APPLETON, Wis. — Addiction is a disease that does not discriminate. That’s something Bev Kelley-Miller found out first hand in 2015 when her daughter Megan Miller died from an overdose. 

“My daughter was the nicest person you would ever want to meet. She would help you cook, give people clothes, she would do whatever she could for everyone,” said Bev Kelley-Miller. 

Bev Kelley-Miller first noticed her daughter had an addiction problem in 2013 when her oldest daughter brought it to her attention. 

“Her oldest sister, Michele told me I needed to talk to her because she was addicted to [oxycodone],” said Bev Kelley-Miller. 

But Megan Miller was not addicted to oxycodone, she was addicted to heroin. Bev Kelley-Miller didn’t find that out until her daughter overdosed. 

“I said to the nurse, what is wrong with my daughter? Why is she hooked up to the IV?” 

The nurse told Bev Kelley-Miller that at the age of 21, Megan Miller had drug-induced pancreatitis, which most often occurs in 30 to 40-year-olds. 

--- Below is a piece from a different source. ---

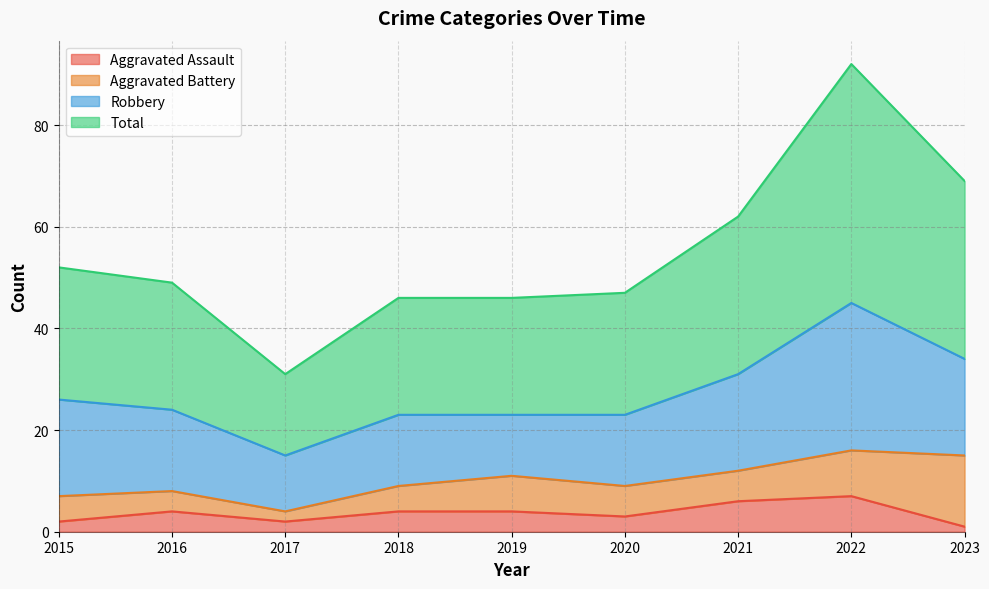

The Aggravated Assault series shows 2 at 2022. True or false?

False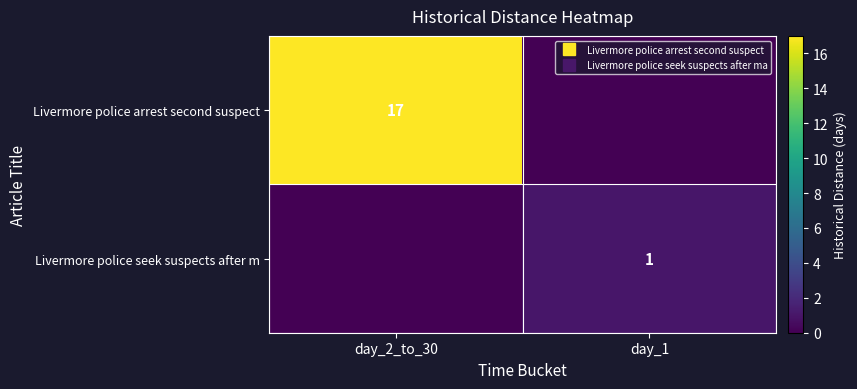

What is the difference between the highest and lowest values at day_2_to_30?

17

“I never thought this could happen to me and I don’t think most parents think this can happen to them either,” said Bev Kelley-Miller. 

(Spectrum News 1/Cody Taylor)

After leaving the hospital, Megan Miller went through detox and ultimately ended up using again. This time, the drug would leave her alone in an apartment building instead of recovering in a hospital bed.  

“I don’t even know if I said I love you the last time I talked to her,” said Bev Kelley-Miller. 

Bev Kelley-Miller said she believes her daughter’s life could have been saved if the laws in Wisconsin were different at the time. She said the day Megan Miller overdosed, no one called the police because they were worried about the legal ramifications. 

“At the funeral, [her] supplier went through and told me he was the last person to see Megan alive and he was on extended supervision and Megan was on probation, so he knew he would go back to prison and Megan would go back to prison right away,” said Bev Kelley-Miller. 

Since Megan Miller’s death, the 911 Good Samaritan Law has been passed, but that law only protects the person calling in the overdose. The user would still face prison time. 

“We cannot be making an arrest the priority. It has to be saving a life because every overdose is preventable,” said Bev Kelley-Miller. 

The number of overdoses has only been climbing since 2015, a year that saw 878 deaths. In the year 2020, 1,503 Wisconsin residents died due to drug overdoses

Bev Kelley-Miller keeps track of as many of those people as she can and sews them onto her Wisconsin Memorial Quilts. 

“The thing is, when I would stand by the quilts, people would say, ‘they don’t look like they are addicted’ and I would say, ‘exactly,’” said Bev Kelley-Miller.

(Spectrum News 1/Cody Taylor)

The quilts consist of hundreds of mothers, fathers, children and grandparents from all across Wisconsin. Bev Kelley-Miller said she knows everything about all the faces on her quilts. 

“There is not really a look. They look like you, they look like me, they look like our loved ones,” said Bev Kelley-Miller. 

Bev Kelley-Miller brings the quilts to the state capitol, to high schools, and she has even made her way to Washington D.C. with them. She said she hopes to show the world that addiction has no look. 

“I collected the obituaries because the obituaries give a voice back to the voiceless,” said Bev Kelley-Miller. 

She said she encourages people to talk to her about her daughter because those stories and those memories are the only things she has left. It brings her joy every time she thinks back on the good times.